In April 2025, the latest bidding zone review report was published, coordinated by ENTSO-E with the methodology and the alternative configurations decided by ACER. The Review found that splitting Germany into multiple bidding zones would increase social economic welfare. ACER, in a subsequent statement, argued that the study actually underestimates the welfare benefits of a split due to unrealistic assumptions in the underlying methodology. The German government and the four German TSOs, however, rejected the findings on different grounds—arguing that the study relied on outdated data, underestimated the costs of implementation, and failed to demonstrate sufficient efficiency gains to justify a split. Despite the study's positive welfare findings, strong political opposition means a split remains unlikely.

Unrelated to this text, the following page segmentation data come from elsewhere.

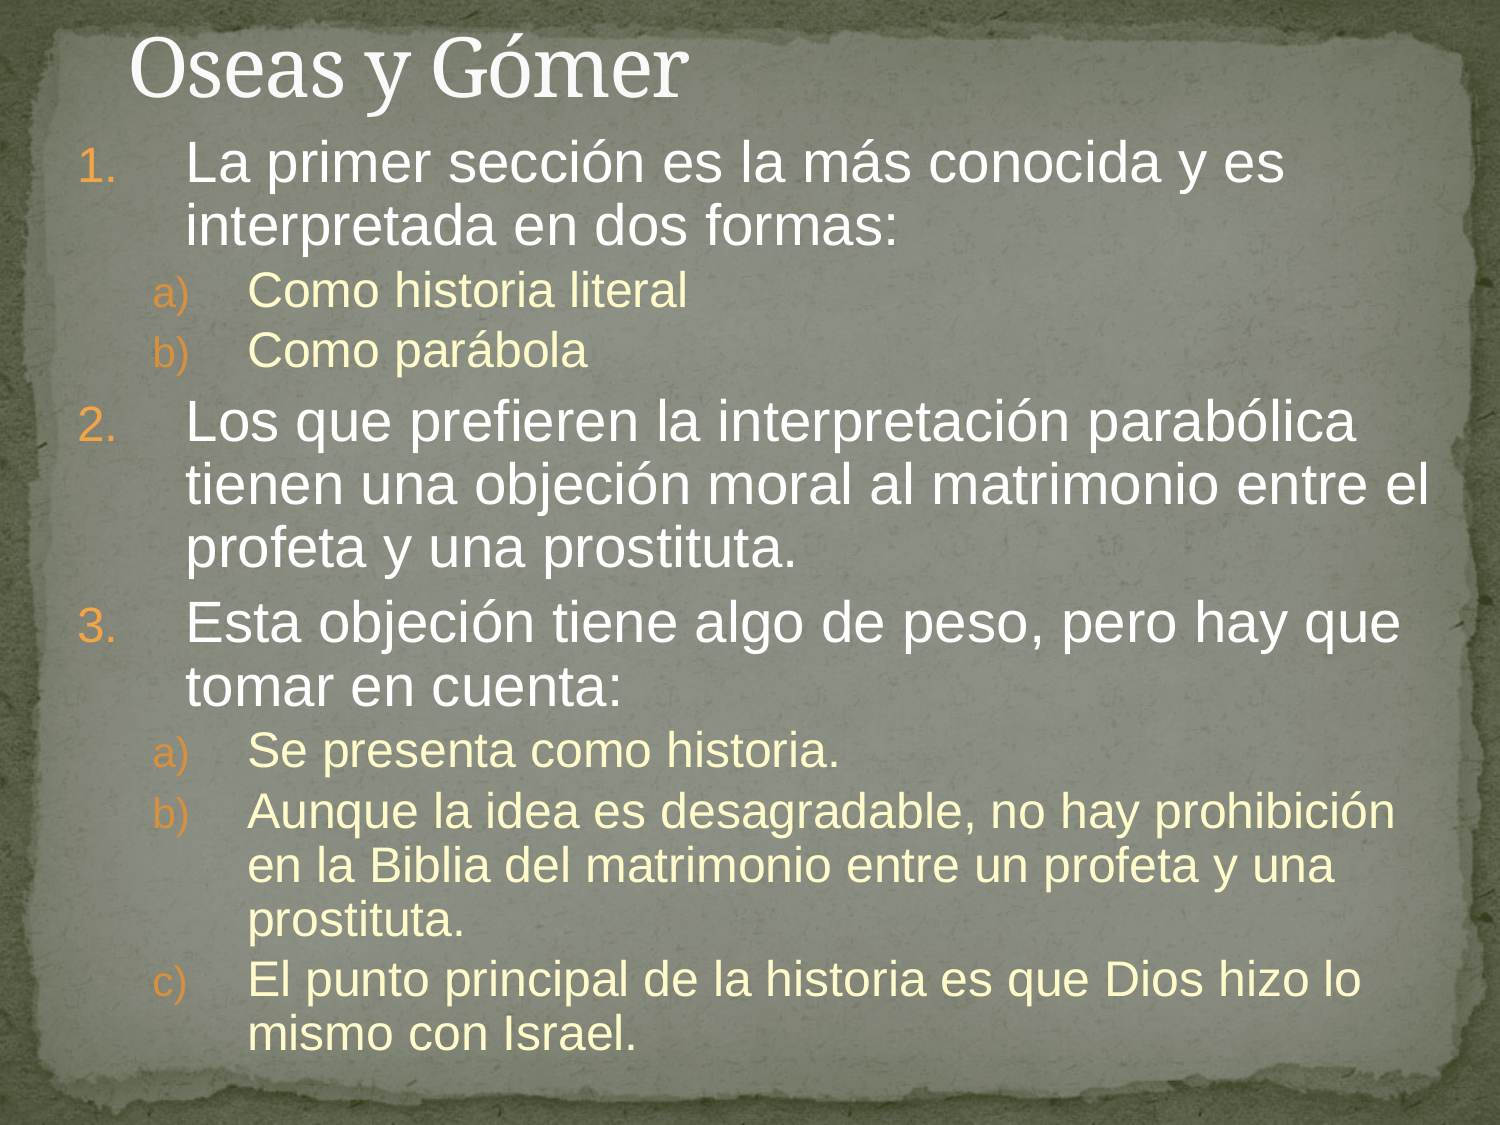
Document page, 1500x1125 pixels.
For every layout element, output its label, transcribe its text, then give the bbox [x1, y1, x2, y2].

list La primer sección es la más conocida y es interpretada en dos formas: Como historia literal Como parábola Los que prefieren la interpretación parabólica tienen una objeción moral al matrimonio entre el profeta y una prostituta. Esta objeción tiene algo de peso, pero hay que tomar en cuenta: Se presenta como historia. Aunque la idea es desagradable, no hay prohibición en la Biblia del matrimonio entre un profeta y una prostituta. El punto principal de la historia es que Dios hizo lo mismo con Israel. [62, 125, 1450, 1125]
title Oseas y Gómer [112, 0, 1388, 122]
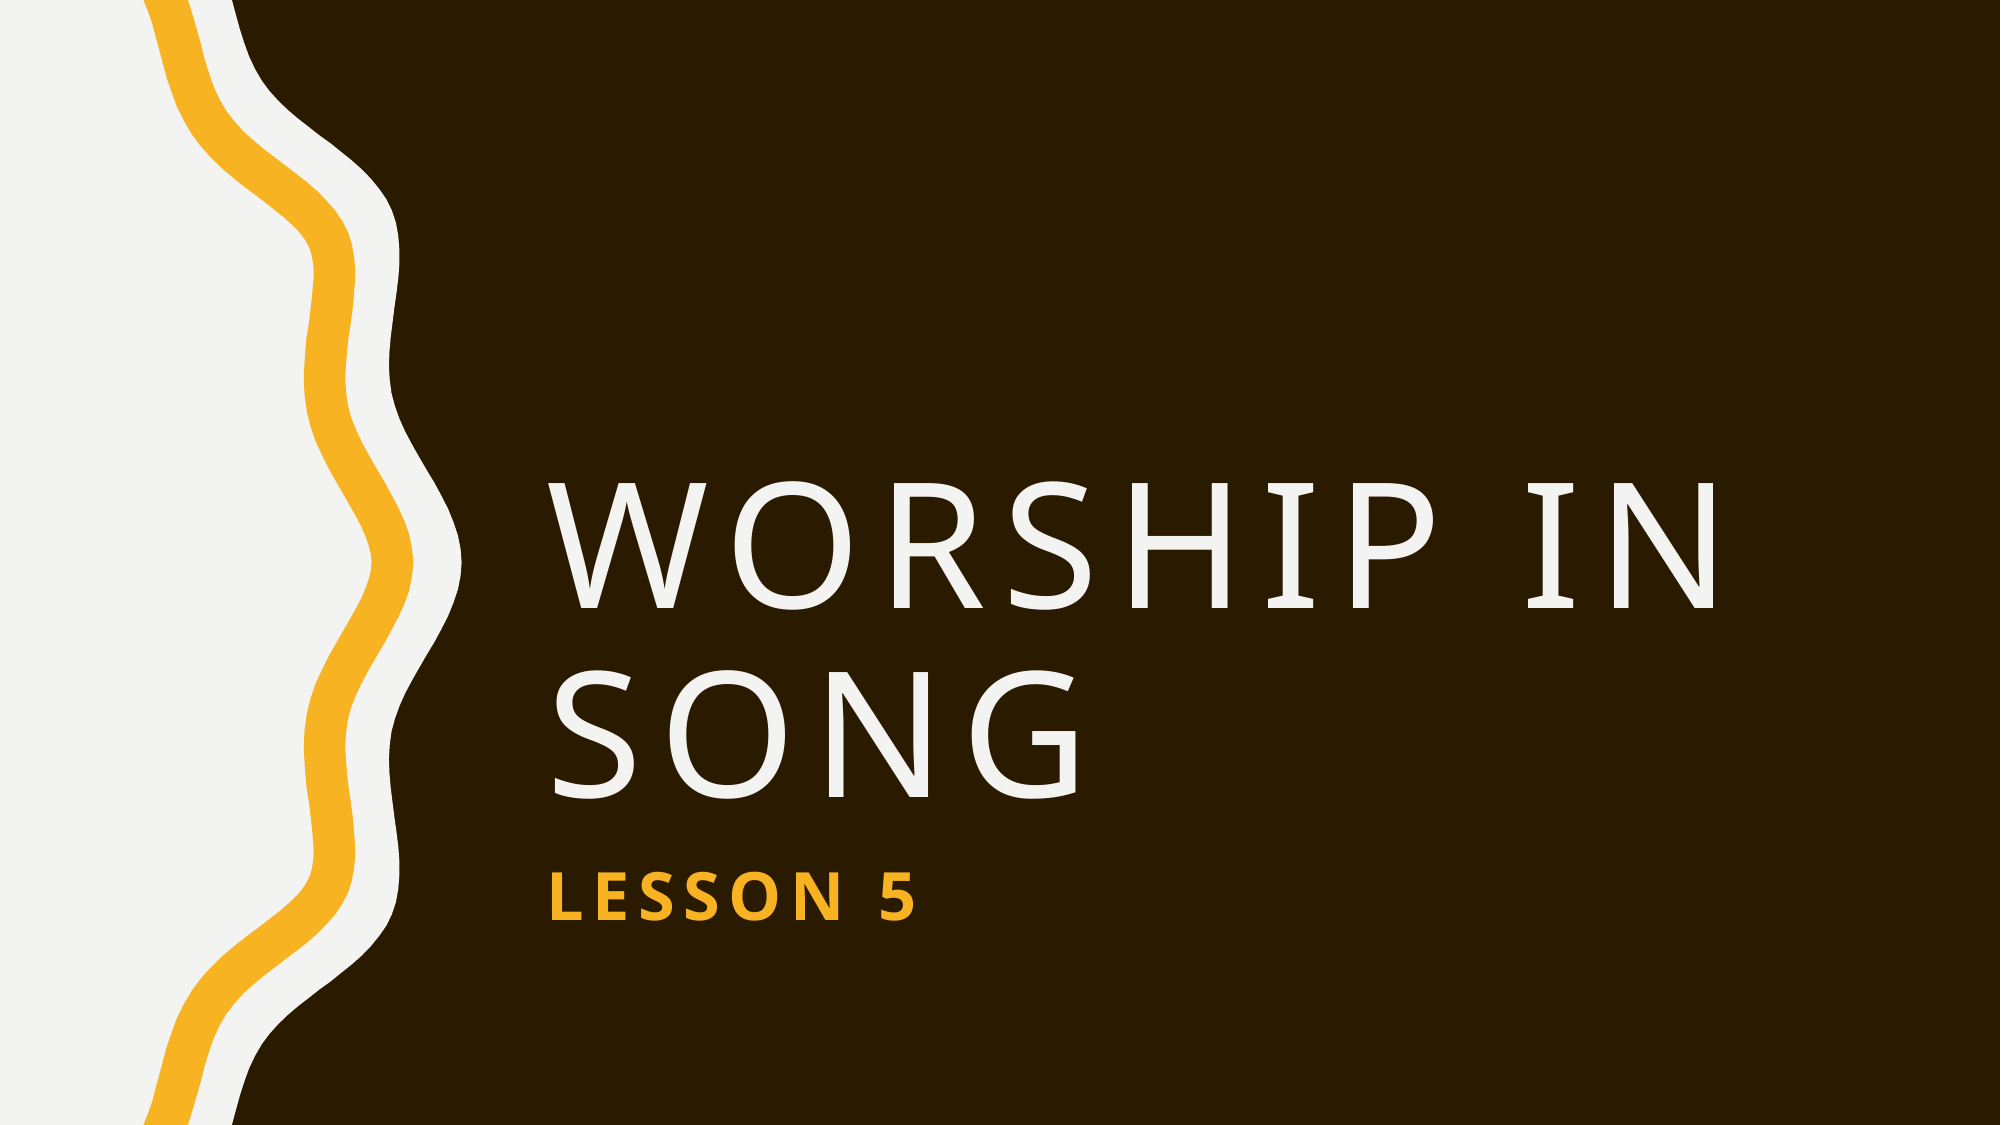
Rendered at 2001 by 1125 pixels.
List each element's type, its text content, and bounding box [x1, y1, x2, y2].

title Worship in song [531, 54, 1930, 843]
list Lesson 5 [531, 846, 1684, 1003]
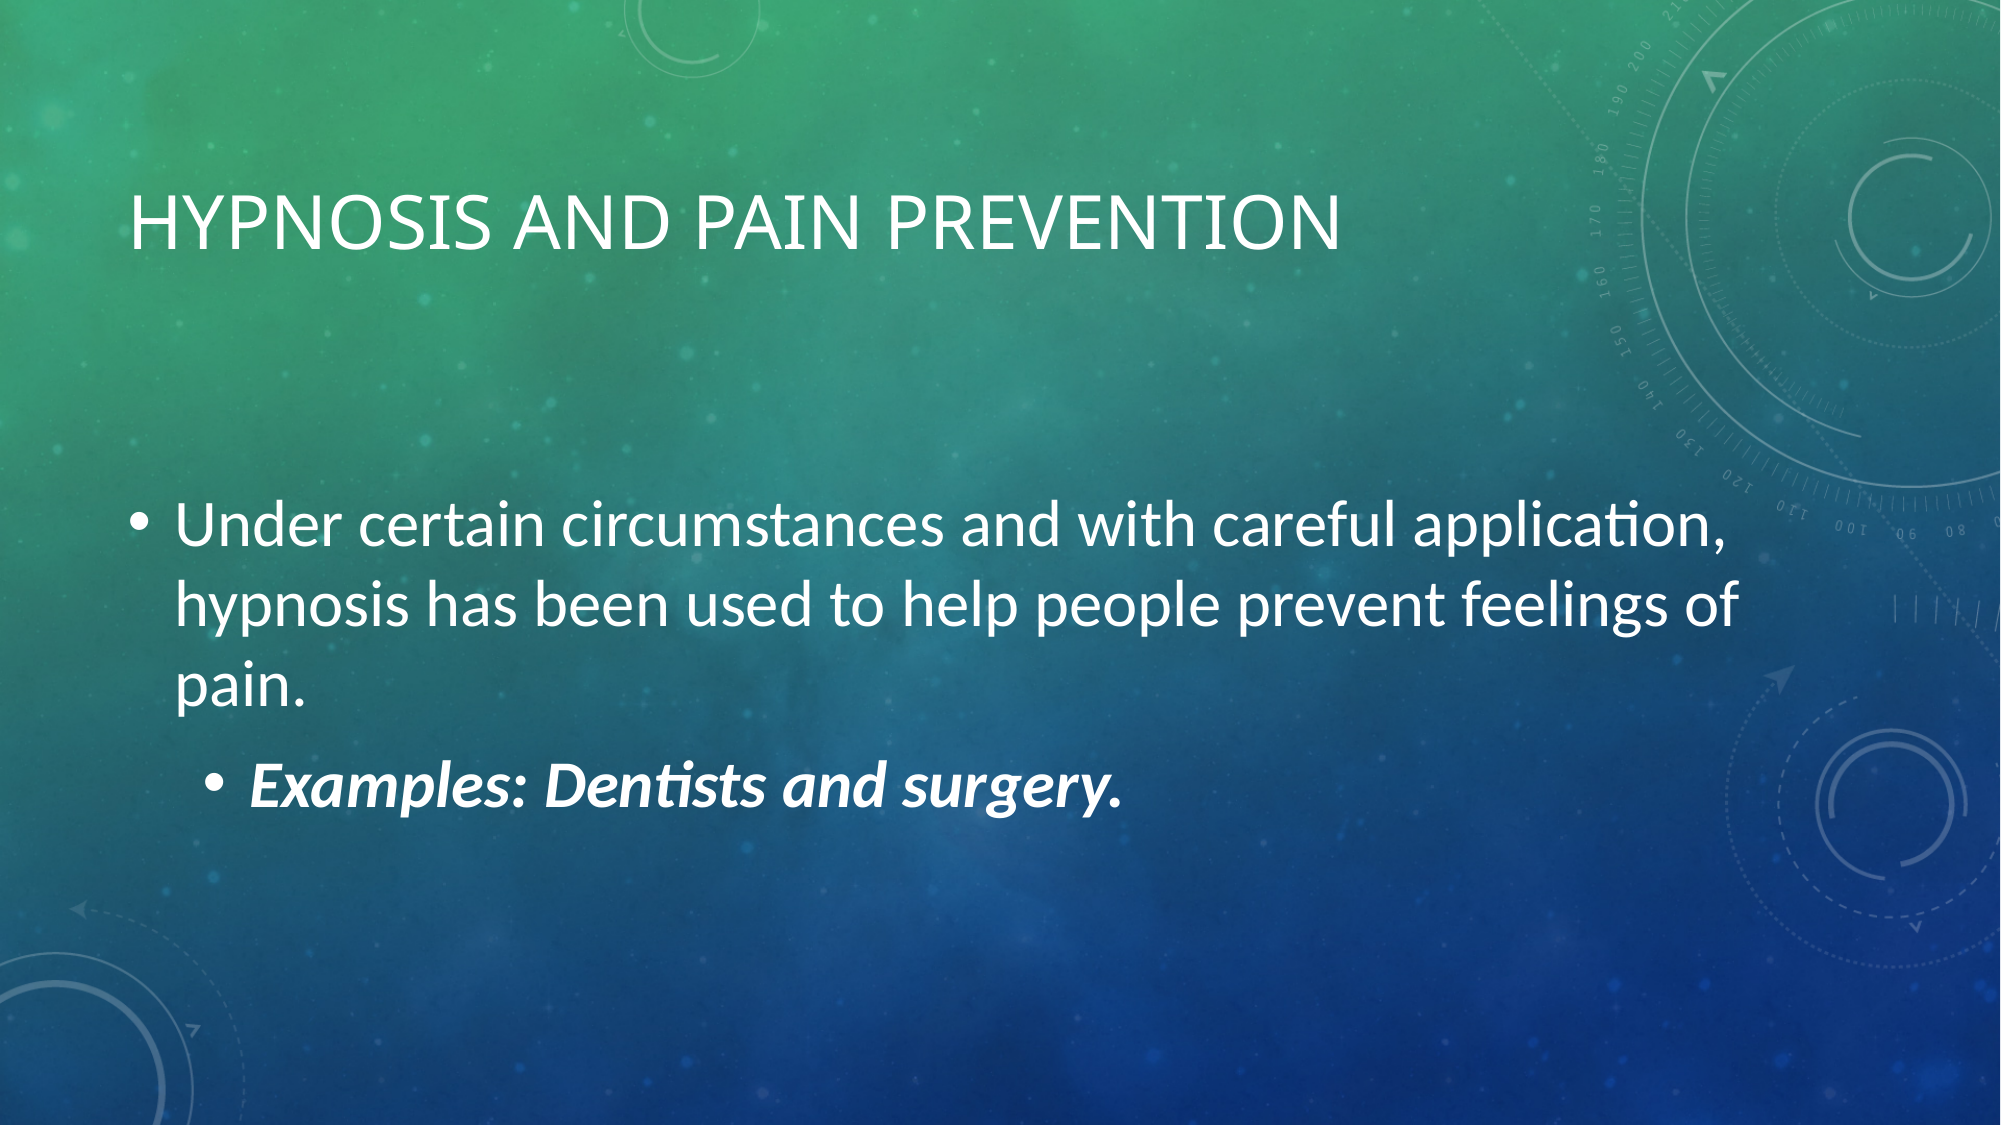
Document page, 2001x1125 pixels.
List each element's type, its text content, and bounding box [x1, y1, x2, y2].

list Under certain circumstances and with careful application, hypnosis has been used to help people prevent feelings of pain. Examples: Dentists and surgery. [112, 351, 1775, 950]
title Hypnosis and Pain Prevention [112, 99, 1775, 339]
picture [0, 0, 2001, 1125]
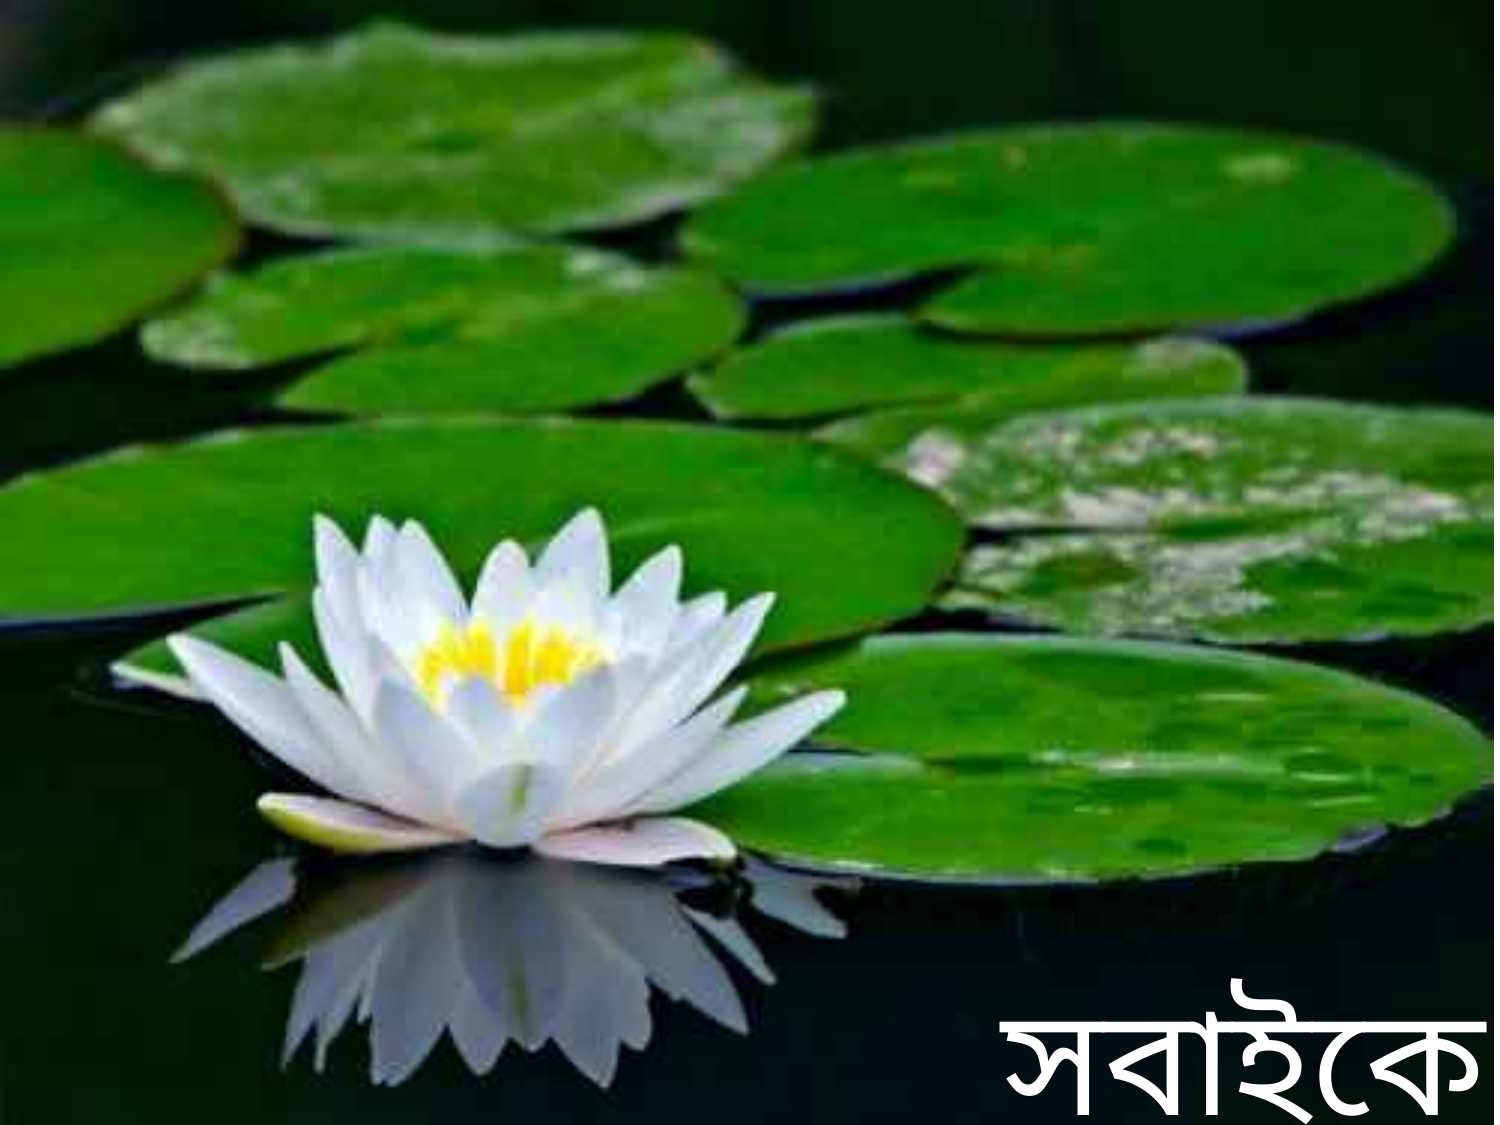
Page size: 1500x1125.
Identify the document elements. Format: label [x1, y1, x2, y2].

4.5.3 A German zonal split would reduce average Nordic power prices, but the effect depends on future grid developments within Germany

 Given that a bidding zone split in Germany is highly unlikely until 2035, modelling it is technically complex, and the concrete definition of any future bidding zones remains highly uncertain, we have not conducted dedicated new simulations for this study. However, since such a split—however unlikely—could have significant implications for Nordic electricity markets, THEMA has modelled the impact of a German bidding zone split in detail in previous studies. The main findings from these earlier studies are:
  • The price effect is subject to how the bidding zones are defined: Different layouts can have a different price effect
  • The magnitude of price effect depends on the progress of internal grid developments. Germany is currently upgrading its internal infrastructure to address internal bottlenecks, with major HVDC transmission projects—SüdLink and SüdOstLink—scheduled for completion between 2027 and 2030. Should these investments come in time, the price effect of bidding zones may be small (hence questioning the purpose of bidding zones in this scenario); should the investments be delayed, the price effect could be significant (e.g. around 20% lower prices in Northern Germany compared to a Base line scenario)
  • The price decline would be in particular driven by more frequent hours with zero or negative prices in hours where there is a lot of wind. This would also have an impact on capture prices for renewables, in particular wind. 
  • Some of the price effect may transmit into the Nordics. The pass-through, i.e. how much of the price decline in North Germany would transmit into Nordic bidding zones, could be between 40-70%, depending on scenario and other assumptions. That is, if prices in Northern Germany decline on average by say 10 EUR/MWh, the price decline in Nordic bidding zones can be between 4-7 EUR/MWh.
But all depends on the precise developments of internal grid upgrades, and how one would eventually define the bidding zones. And, last but not least, on what one assumes on how renewable capacities, demand and other factors impacting the power system in Germany will develop in the coming years.